-- Tareas por realizar --
a) Enumera las formas con que, según el relato sobre la infancia en los Maristas, llamaban al autor en lugar de pronunciar bien su apellido Guixá.
b) En el relato sobre la infancia en los Maristas, ¿de qué color es la taza de porcelana en la que se toma el café con leche?

De vuelta en casa,   bien confortado por  una  taza   de porcelana azul  —es mi color—,   rebosante  de ardiente café con leche,   recuerdo, escribiendo, o,  más bien,  escribo al recordar,  postales jaeneras  de otros tiempos, cuando  aquellos niños maristeños nos llamábamos por nuestro apellido,  mientras trotábamos, vocingleros, sudorosos y jadeantes, por  los campos de juego:

                       – No seas agonía y pasa   el balón, Carrascosa, no lo sobes  tanto…

-Pero ¿qué dices, dilo?, ¡ay Quero!, será porque tú no chupas…

                        -Mira  Aybar, mira,  solo, pasa ya…estoy solo…solooooo…

                        -Gol,  goool… Anda Orozco, que  te han metido un “chicharito” como la “pata un  camello”…

                        -Pero ¡si es que no cubrís!, os hacen el “agarejo” siempre que quieren, ¡”so”  maletas!…

                  Yo, en tal  jerga infantil,  debía  haber sido  Guixá, pero casi nadie, en aquellos tiempos, pronunciaba bien mi apellido. Por tanto era Güisa, Jisa, Guisal…y hasta algunos me llamaban Isaac, convirtiéndome en  vástago del famoso perfumero del Paseo   de la Estación  cuyas  odoríferas y embotelladas  pócimas   alegraban axilas y   cuellos  ebúrneos   de las damas,  y  afilados pómulos o fofas    carrilleras  de los caballeros de la ciudad,  allá por los años   sesenta.

Aquellos viejos compañeros que nos nombrábamos  por el apellido,      vivimos en una nube la infancia: riendo, llorando, sufriendo castigos, soñando y compartiendo mundos intangibles, codo a codo,  en gozosa piña. Ahora  ya nos llamamos por nuestro nombre de pila — aunque  cuando la reunión sube de voltaje volvemos a  pretéritas  costumbres—,  y, con los ojos llorosos  nos estrechamos    como “grizzlies”,  aporreándonos con  sonoros zarpazos,   en  cada uno de nuestros joviales cónclaves.

-- Filas de datos --
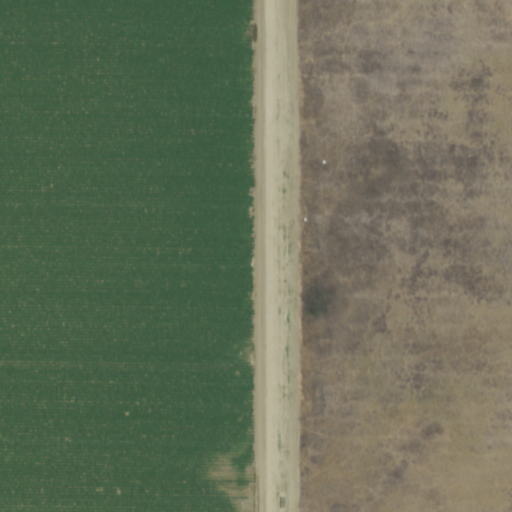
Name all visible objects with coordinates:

---

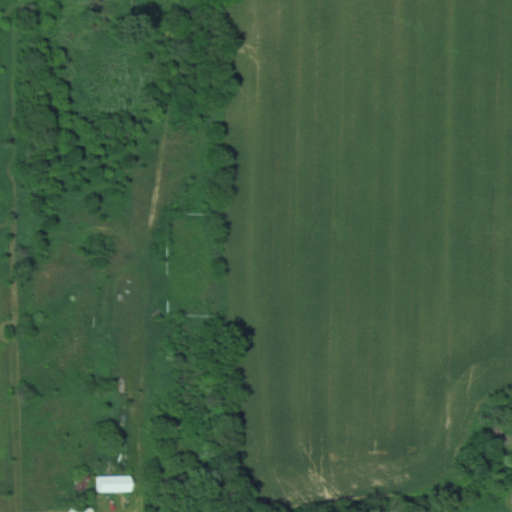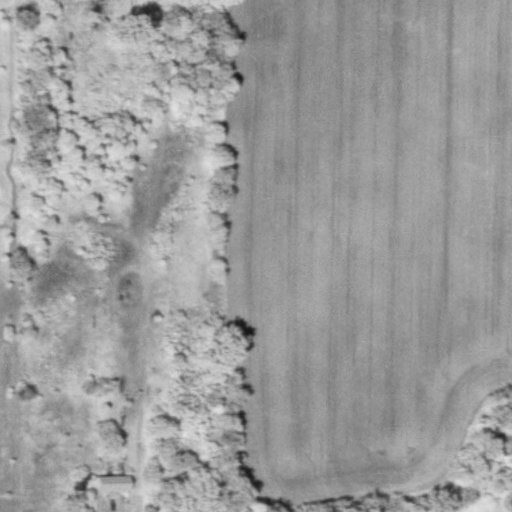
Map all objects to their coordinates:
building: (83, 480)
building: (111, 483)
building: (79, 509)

* * *

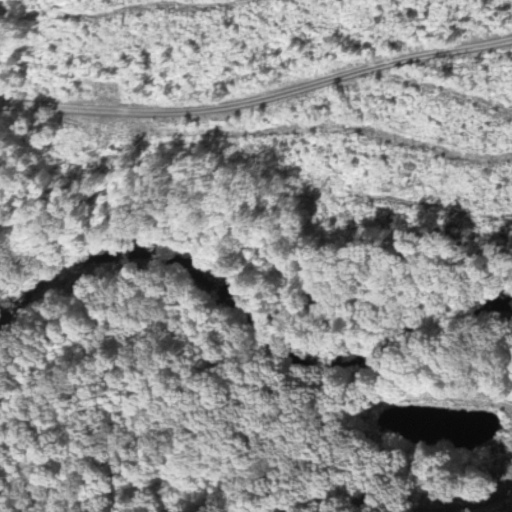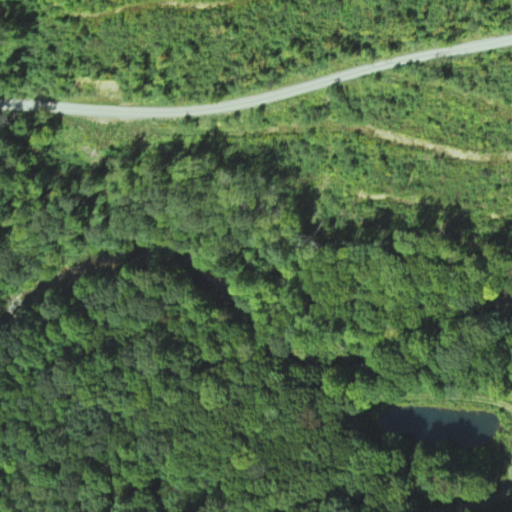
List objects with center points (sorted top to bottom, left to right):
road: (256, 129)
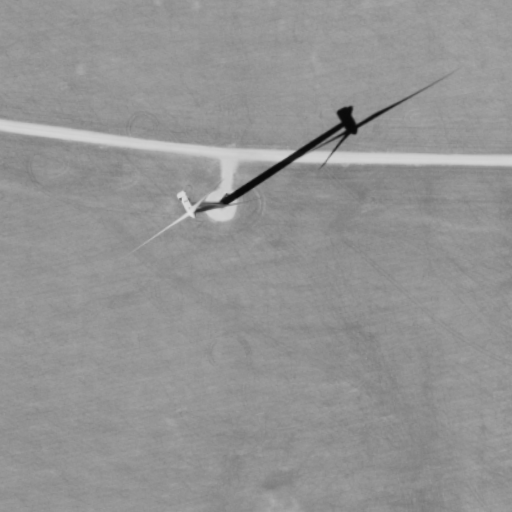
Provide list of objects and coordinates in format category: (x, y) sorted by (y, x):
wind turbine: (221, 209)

-- Resultados por tarea --
a) Güisa, Jisa, Guisal e Isaac.

b) Azul.